A while back I read a plethora of self-help books and one of the few lessons I learned was that no one else is in control of my emotions. This lead to a number of conversations that Ian found irritating, because He would ask what he had done to make me unhappy, if he noticed I was in a mood. I would respond, usually curtly, that he can’t make me happy or unhappy, that was my choice. Granted my tone and body language were telling a different story, but my words were true. I was choosing to be unhappy and live in anger or sadness or discontent… it wasn’t his fault even if he was involved in the events that lead to me making that choice, I chose what feelings to live in that moment.

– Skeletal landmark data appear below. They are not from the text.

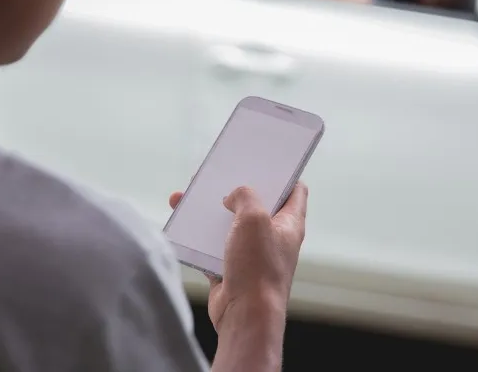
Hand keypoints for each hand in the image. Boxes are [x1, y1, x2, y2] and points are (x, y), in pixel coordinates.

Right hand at [168, 183, 308, 333]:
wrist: (244, 316)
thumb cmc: (257, 268)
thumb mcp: (254, 218)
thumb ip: (245, 196)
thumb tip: (233, 195)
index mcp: (289, 223)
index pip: (295, 190)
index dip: (283, 173)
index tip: (264, 161)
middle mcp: (273, 238)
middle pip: (256, 205)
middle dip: (234, 189)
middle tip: (216, 175)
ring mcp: (252, 254)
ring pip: (229, 224)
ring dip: (209, 211)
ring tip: (186, 196)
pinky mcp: (231, 269)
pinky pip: (212, 246)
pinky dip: (197, 236)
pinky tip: (181, 224)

While emotions are important to feel and acknowledge, it is important to do it modestly. The Holy Fathers of the Church warn us to be cautious in expressing ourselves. Temptations lurk in excesses of emotion. In joy and happiness, come conceit and pride, in sadness comes despondency and gluttony and in anger comes jealousy and wrath. So if we are living in these emotions as a means of satisfaction we are constantly opening ourselves to temptation and sin and forgetting the real drive of our life… God. What happens when we give our emotions to Him?
Instead of boasting with pride “I had a great day at work because I am an amazing worker and this job is perfect for me,” perhaps the more humble “I had a great day at work, Glory to God for my job.” Instead of slipping into despair with “I am the worst person in the world, I suck at everything, I will always be alone,” a less tempting expression might be “I am sad and lonely right now, but thanks be to God for my trials.” Perhaps the hardest of all is to slow the green eyes of jealousy “I hate people they don’t deserve anything they have,” instead try “Lord have mercy on me, thank you for all that I have but I pray that one day I may attain my desires if it be your will.”
In each of these examples the life of the emotion is taken away and given to God, where it truly belongs. That being said it is not an easy task to stop living emotions. I mean even laundry detergent ads tell us happiness will fill our lives if we wear clothes of their scent, but as much as everyone wants a happy life, is that what we really need? We have other emotions for a reason. Do we learn anything from happiness? Do our most significant memories have to do with happiness? For example, I remember with warm sentiments my wedding and Ian and my first dates, however even more vivid memories are remembered of our first fight and how we learned to communicate for our disagreement. I look back now and laugh at how silly we were and am happy that we made it through that trial, but at that time I was not living happiness which tells me that emotions are not trustworthy ways to make a living.
Being modest in emotion seems like a huge task as it is against everything our culture is teaching us, when we sit back and look at the ways our emotions fluctuate, it becomes clear that living in emotions is not healthy or stable. Living such an unbalanced life is dangerous to ourselves and those around us, where if we give mild expressions of our emotions to God we are able to feel them and move on, seeing the all of life’s satisfaction does not require one emotion or another, but simply the grace of God.
What are some examples you have of living in emotion? Have you fallen into traps of excess expression of emotion? How did you move forward?